Work instructions:
1) Transcribe the handler response processing text between "# Process response" and "new_thread = thread_registry.prune_for_response(state.thread_id)", inclusive.
2) In the handler response processing text, condense the part beginning "Key security properties" into a single sentence that keeps both properties.

[[ Selected text, beginning ]]

Pipelines run concurrently; messages within a single pipeline are processed sequentially.


Handler Response Processing (v2.1 Pattern)

Handlers return HandlerResponse dataclass (not raw bytes). After dispatcher awaits a handler:

from xml_pipeline.message_bus.message_state import HandlerResponse

# Dispatch to handler
response = await handler(state.payload, metadata)

# Process response
if response is None:
    # Handler terminates chain — no message emitted
    return

if not isinstance(response, HandlerResponse):
    # Legacy bytes return (deprecated) or invalid — emit error
    await emit_system_error(state, "Handler must return HandlerResponse or None")
    return

# Determine routing based on response type
if response.is_response:
    # .respond() was used — route back to caller via thread registry
    target, new_thread = thread_registry.prune_for_response(state.thread_id)
else:
    # Forward to named target
    target = response.to
    new_thread = thread_registry.extend_chain(state.thread_id, target)

    # Peer constraint enforcement (agents only)
    if listener.is_agent and listener.peers:
        if target not in listener.peers:
            await emit_system_error(state, "Routing error")
            return

# Serialize payload to XML
payload_bytes = xmlify_serialize(response.payload)

# Create fresh state for the new message
new_state = MessageState(
    raw_bytes=payload_bytes,
    thread_id=new_thread,
    from_id=current_listener.name,  # Pump injects identity, never handler
)

# Re-inject into pipeline for validation and routing
await route_and_process(new_state)

Key security properties:

  • <from> always injected from current_listener.name (coroutine-captured)
  • <thread> always from thread registry (never handler output)

[[ Selected text, end ]]
[[ Recorded data, beginning ]]

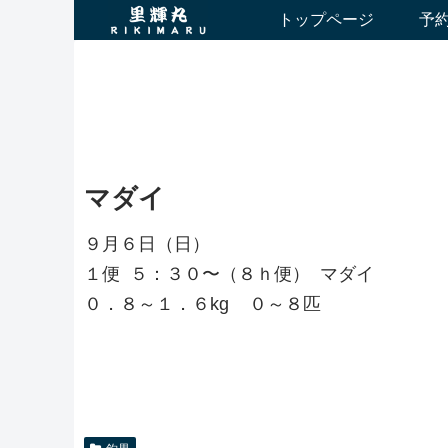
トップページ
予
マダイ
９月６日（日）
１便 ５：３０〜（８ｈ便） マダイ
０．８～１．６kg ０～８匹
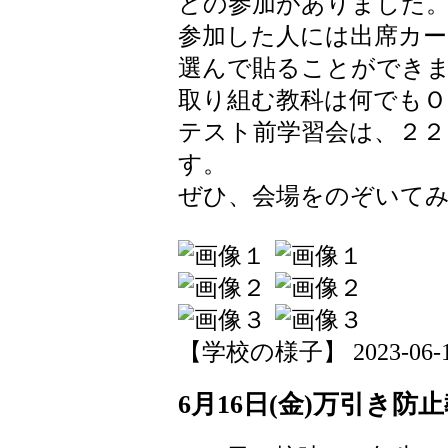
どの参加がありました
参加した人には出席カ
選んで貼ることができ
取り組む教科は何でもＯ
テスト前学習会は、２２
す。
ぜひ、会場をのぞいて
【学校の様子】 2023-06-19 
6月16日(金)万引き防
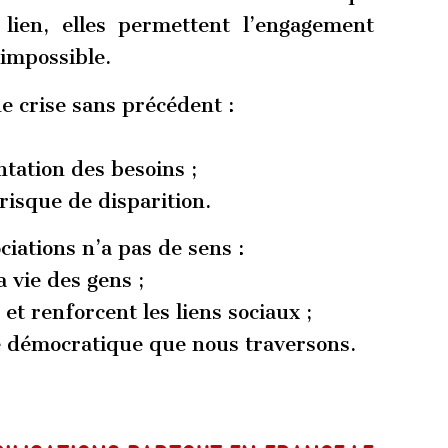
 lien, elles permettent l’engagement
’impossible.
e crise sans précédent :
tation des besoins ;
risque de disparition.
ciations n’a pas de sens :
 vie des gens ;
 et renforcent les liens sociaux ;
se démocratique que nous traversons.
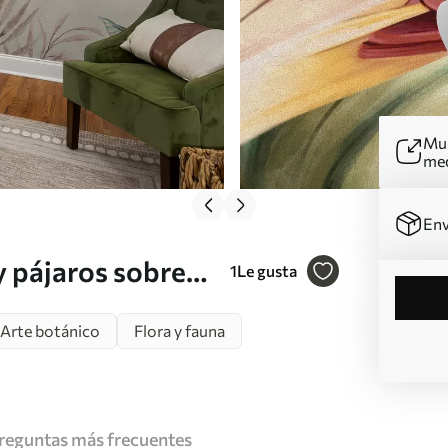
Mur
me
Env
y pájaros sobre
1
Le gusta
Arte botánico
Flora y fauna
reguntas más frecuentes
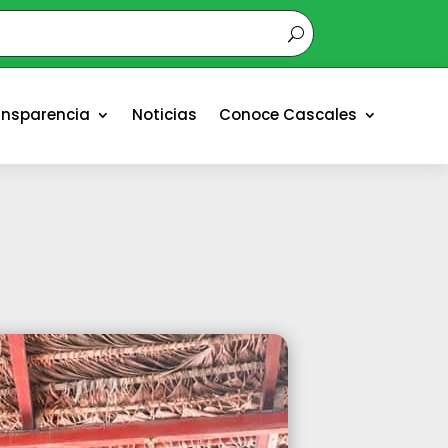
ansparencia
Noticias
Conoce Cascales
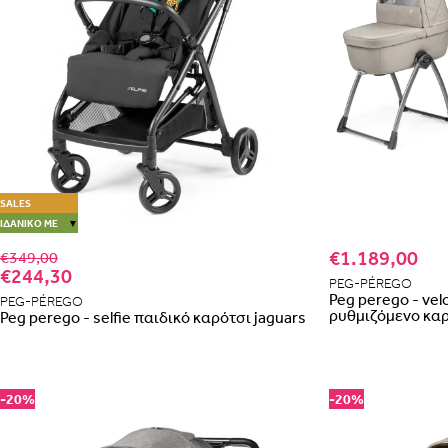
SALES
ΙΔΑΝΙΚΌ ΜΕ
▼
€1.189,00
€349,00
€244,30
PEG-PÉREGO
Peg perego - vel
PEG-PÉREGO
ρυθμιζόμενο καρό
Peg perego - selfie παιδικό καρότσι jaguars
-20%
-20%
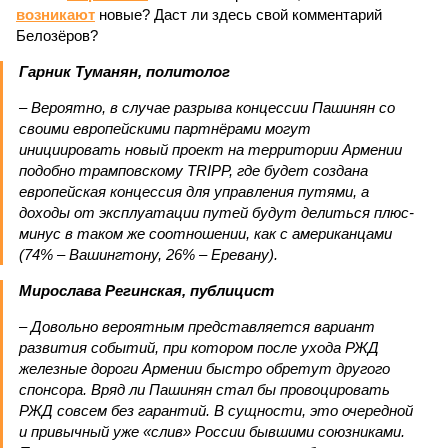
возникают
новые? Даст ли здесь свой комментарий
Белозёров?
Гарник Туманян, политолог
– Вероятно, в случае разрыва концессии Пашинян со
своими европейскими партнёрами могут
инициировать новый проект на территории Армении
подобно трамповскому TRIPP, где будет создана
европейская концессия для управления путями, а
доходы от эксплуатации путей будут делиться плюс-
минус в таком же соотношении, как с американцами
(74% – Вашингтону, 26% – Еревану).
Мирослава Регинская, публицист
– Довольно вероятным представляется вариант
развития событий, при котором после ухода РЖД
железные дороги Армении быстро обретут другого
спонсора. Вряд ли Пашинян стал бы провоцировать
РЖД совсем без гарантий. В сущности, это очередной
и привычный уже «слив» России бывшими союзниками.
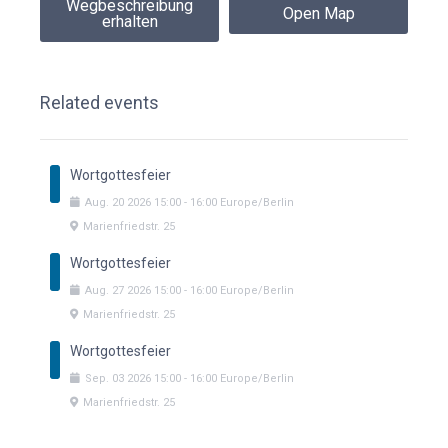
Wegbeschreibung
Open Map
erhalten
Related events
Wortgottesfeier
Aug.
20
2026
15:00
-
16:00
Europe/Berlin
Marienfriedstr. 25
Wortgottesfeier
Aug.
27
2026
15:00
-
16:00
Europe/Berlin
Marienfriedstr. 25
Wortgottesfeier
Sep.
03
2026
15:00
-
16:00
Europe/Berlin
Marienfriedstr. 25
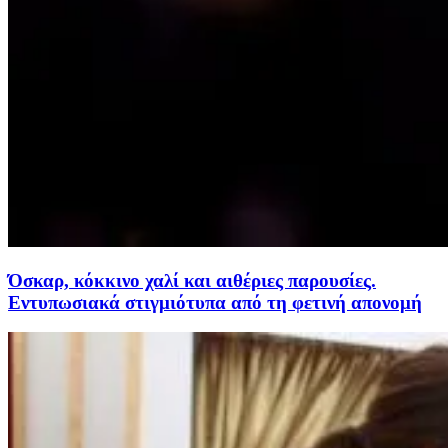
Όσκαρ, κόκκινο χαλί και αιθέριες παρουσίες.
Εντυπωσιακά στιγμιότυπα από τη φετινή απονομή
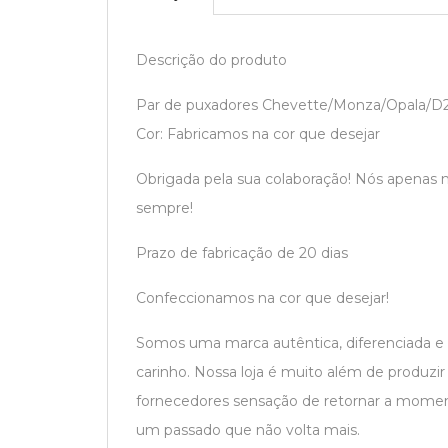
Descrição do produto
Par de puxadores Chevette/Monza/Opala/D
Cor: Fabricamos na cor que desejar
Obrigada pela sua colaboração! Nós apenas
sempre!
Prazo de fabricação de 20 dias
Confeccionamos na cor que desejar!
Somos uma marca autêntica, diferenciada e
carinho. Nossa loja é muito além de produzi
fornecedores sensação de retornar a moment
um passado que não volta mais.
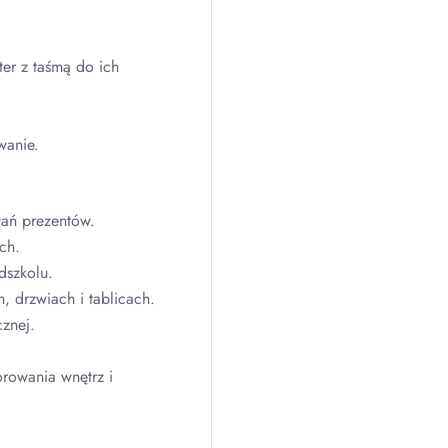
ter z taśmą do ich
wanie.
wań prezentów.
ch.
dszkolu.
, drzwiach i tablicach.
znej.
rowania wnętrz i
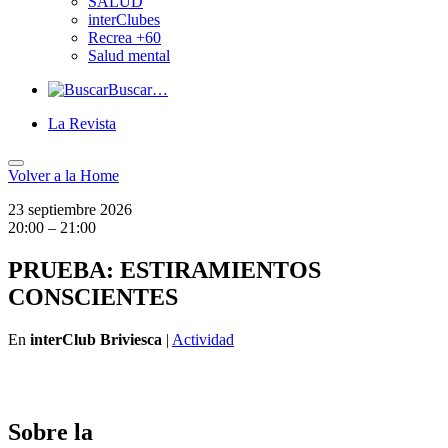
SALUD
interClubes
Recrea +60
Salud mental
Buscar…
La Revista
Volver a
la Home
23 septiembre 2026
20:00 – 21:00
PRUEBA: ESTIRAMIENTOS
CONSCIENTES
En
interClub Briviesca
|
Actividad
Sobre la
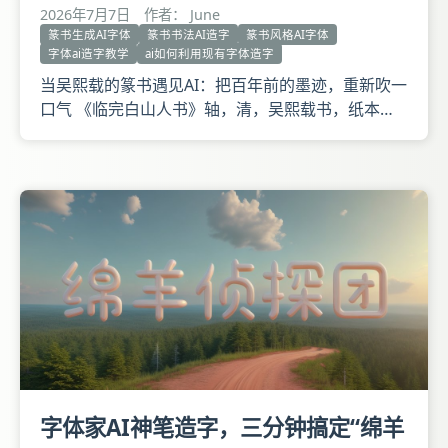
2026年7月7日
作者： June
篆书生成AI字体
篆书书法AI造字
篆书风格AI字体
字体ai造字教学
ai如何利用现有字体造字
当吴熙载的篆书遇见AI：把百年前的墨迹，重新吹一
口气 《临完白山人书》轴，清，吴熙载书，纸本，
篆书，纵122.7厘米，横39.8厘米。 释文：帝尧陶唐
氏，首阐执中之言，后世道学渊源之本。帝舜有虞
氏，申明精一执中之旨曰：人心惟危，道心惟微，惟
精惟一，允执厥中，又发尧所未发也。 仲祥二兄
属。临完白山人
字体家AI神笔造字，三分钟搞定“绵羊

[[ Recorded data, end ]]

Outputs in order:
1)
# Process response
if response is None:
    # Handler terminates chain — no message emitted
    return

if not isinstance(response, HandlerResponse):
    # Legacy bytes return (deprecated) or invalid — emit error
    await emit_system_error(state, "Handler must return HandlerResponse or None")
    return

# Determine routing based on response type
if response.is_response:
    # .respond() was used — route back to caller via thread registry
    target, new_thread = thread_registry.prune_for_response(state.thread_id)

2) The <from> value is always injected from current_listener.name (coroutine-captured), and the <thread> value always comes from the thread registry, never from handler output.